Occupation: manager of Arcade vintage

Are you wearing vintage?

Top to bottom.

Let’s start with your cool glasses.

These are gold-framed vintage Laura Biagiotti from Italy. They’re a more modern cut, with little vintage touches like enamel flowers in the corner.

How about the jewelry?

This is a friend of mine, Jen Cogliantry, JC Handmade. This was cast after the large septum ring they put into bulls in Japan.

Tell me about the dress

Nelly Don is the designer. It’s a 1950s or 1960s dress, but it has a very modern cut to it. This was a secret L Train Vintage find.

CreditAndrew White for The New York Times

Age: 30

Occupation: account manager for an advertising agency

Where did you get the trench coat?

There was an old gentleman that died in my neighborhood, and he was an immaculate dresser. And his kids had a stoop sale. We literally wore the same size in everything.

How nice for you.

Yeah, I scored. They were just giving this stuff away.

You’re a black-jean guy.

I really like Rollas. They have that stretch.
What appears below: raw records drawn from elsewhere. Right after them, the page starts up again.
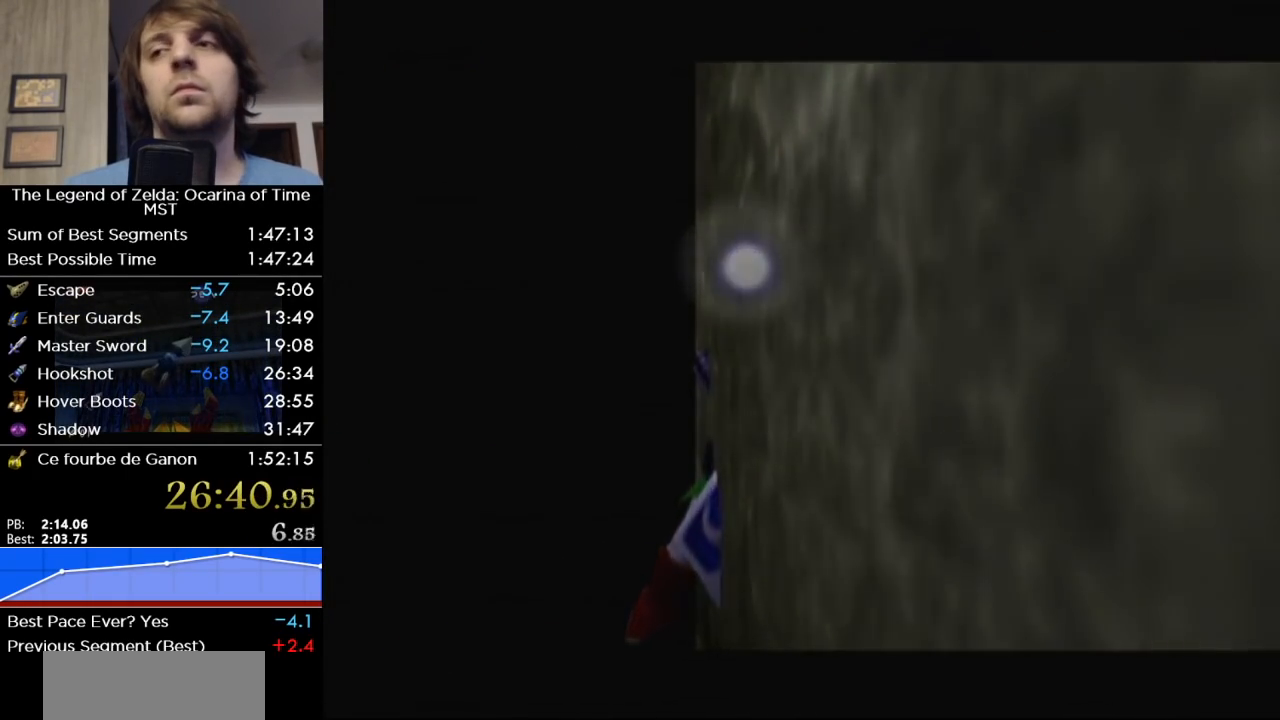
{"buttons": [], "left_stick": "down", "right_stick": "center", "events": [[200, "left_stick", "down"]]}
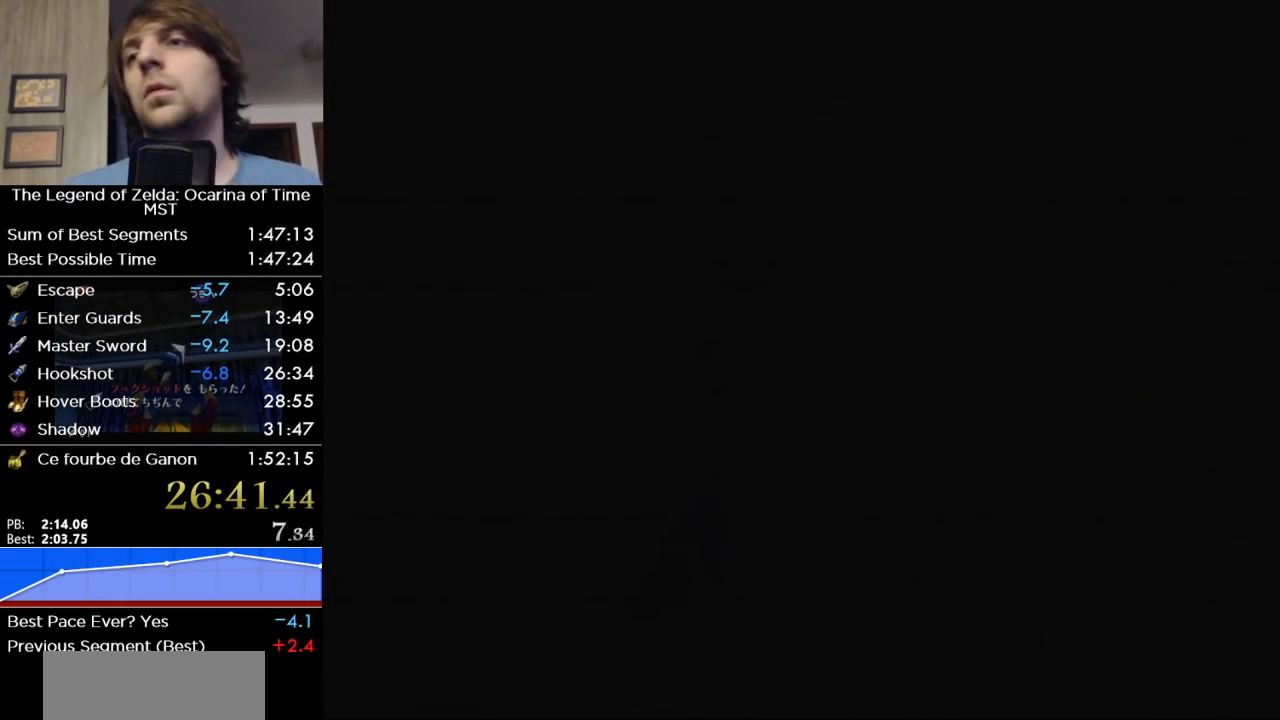
{"buttons": [], "left_stick": "down", "right_stick": "center", "events": []}
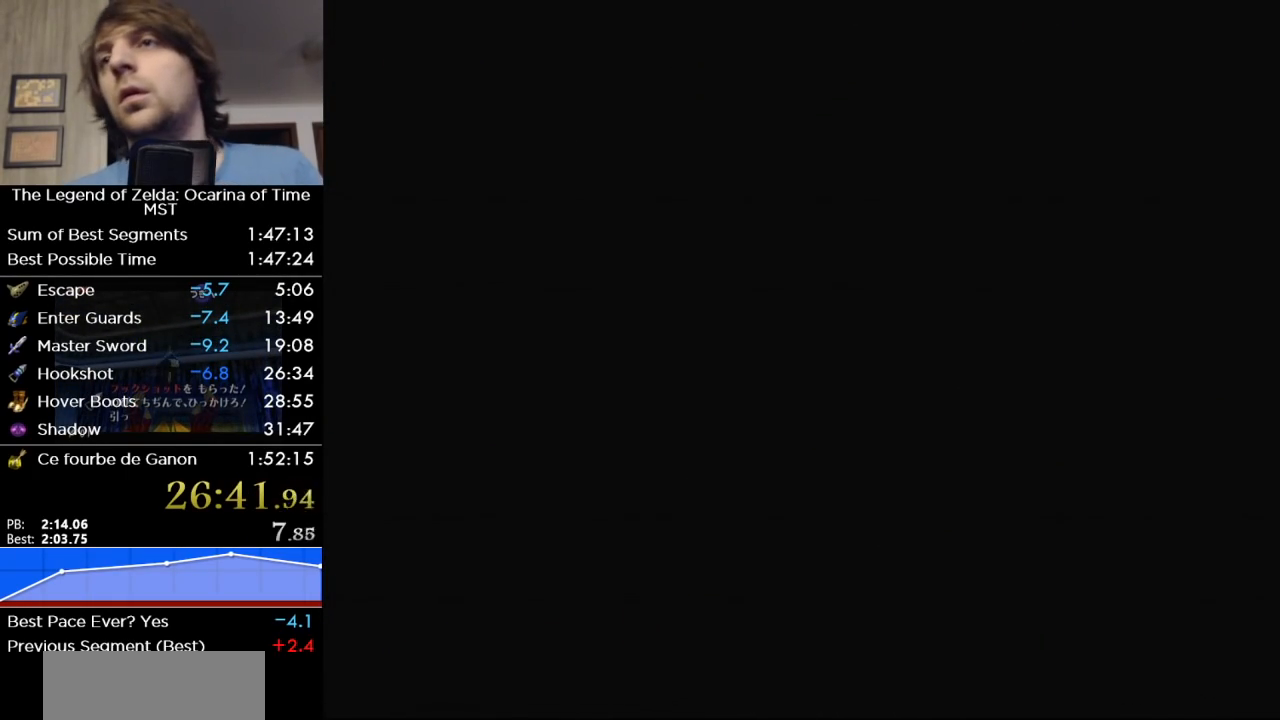
{"buttons": [], "left_stick": "down", "right_stick": "center", "events": []}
I love that you’re repping the parks department on your cap.

This is my favorite thing. Only NY, on Stanton. Every season they come out with a few items: They have a Prospect Park sweatshirt.

CreditAndrew White for The New York Times

Age: 24

Occupation: trim buyer

What are all those things pinned to your sweater?

This is Nautica. It’s my dad’s. There’s all these things I got from trim buying: this is a button, this pearl is from an earring, and this is from the back of an eyelet, and then this is a cord end. And then this is a very regular safety pin.

And you’ve got a beaded necklace.

I don’t know if you follow Superwoman, she’s a YouTuber.

I do not.

She’s got this charity line called the Rafiki. You buy this and the money goes to a charity of your choice, whether it’s education or water.

And then your boots.

They’re men’s. I have very big feet. I’m a size 11 in women’s, so I wear a 9 in men’s. They fit my feet exactly right. You can just trample. Women’s shoes feel more delicate.

CreditAndrew White for The New York Times

Age: 32

Occupation: customer service manager for a tech firm

Are you Christmas shopping?

And for our apartment. We like coming here. Last wear we found a print we put up in our bedroom. And some candle holders.

You have a great deal of denim on.

I do. The jeans I just threw on, they’re comfortable. But I had retired the jacket for the season. It’s my boyfriend’s that I borrow sometimes.

Is he cool with that?

He is, if he doesn’t want to wear it.

That’s nice. What about your scarf?

I’ve had the scarf for probably nine years. It’s from a store called Joyce Leslie, in Connecticut. It’s a place I shopped a lot when I was in college, for going-out clothes.

Life as a Runway is a regular column where we interrogate the visual presentation of a group of people at an event or location.